In the same room, I’m sitting adjacent to 2 fine, young, over-served gentlemen I’m fairly certain wound up here from the Hill, discussing the state of our country and slurring their personal patriotism. “I mean…dude, I rreaaally love the Constah-tution,” divulging very little into any substantial political theory at this point. Full confession - by the end of the night, I will be guilty of similar crimes myself, bickering with well-informed friends over whether or not the state of Texas will remain red or turn blue in the 2016 presidential election. #onlyinDC In my experience, veteran Hill staff tend to turn their noses at the thought of Cap Lounge after work, probably because at one time they’ve done this exact, roll-your-eyes-the-next-morning-in-embarrassment, type of thing. I label it infamous because by the end of the night, it can be fall-down drunk, the last place that you didn’t need to visit on your way home from the evening’s shenanigans, yet you’re inside ordering another round and plunging money into the computerized jukebox.
Around 9:00, the majority of the trivia masses leave the bar, and Cap Lounge releases their Jerry Jones-sizedsuperdome screen (well, for a bar space it is huge) and we head upstairs to the main room. The crowd has dwindled, but that will change before halftime. The bar offers great specials for the football game, including $5 pizza which is my favorite from their food menu. If pub grub is not pleasing your palette, the location is perfect to explore other eatable options-Top Chef’s Spike Mendelsohn offers 2 amazing restaurants: Good Stuff and We the Pizza, located just across the street, perpetually packed with power players including President Obama.
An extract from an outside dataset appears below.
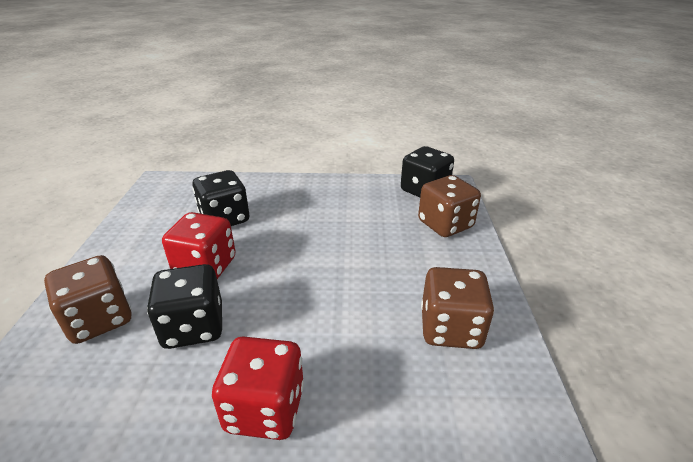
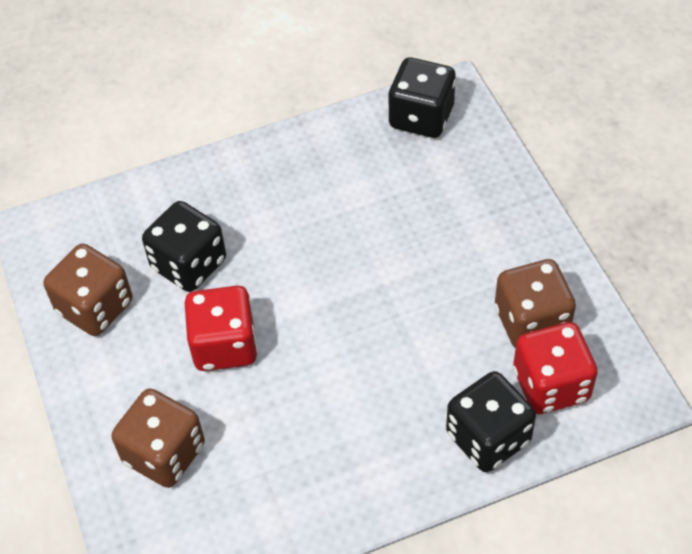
camera: 20 degrees left, 20 degrees up
black dice [147,264,222,349] -> black dice moved to [446,371,536,472]
red dice [212,336,304,440] -> red dice moved to [513,322,598,414]
brown dice [418,175,481,237] -> brown dice moved to [44,244,132,336]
Cap Lounge is now packed with sports enthusiasts at this point, in particular New Englanders from the Hill, small business owners, veterans, lobbyists, and a few 2012 Presidential battleground campaign staff. After 9:00 on most nights, you are bound to see just as diverse a crowd...
My last call: great locality, interesting crowd, even more interesting conversations, most of which devolve into superficial matters. It is the bar for workers of politics to unite, and a spot for the rest of the world to watch the beer-based bipartisan common ground burn up in flames.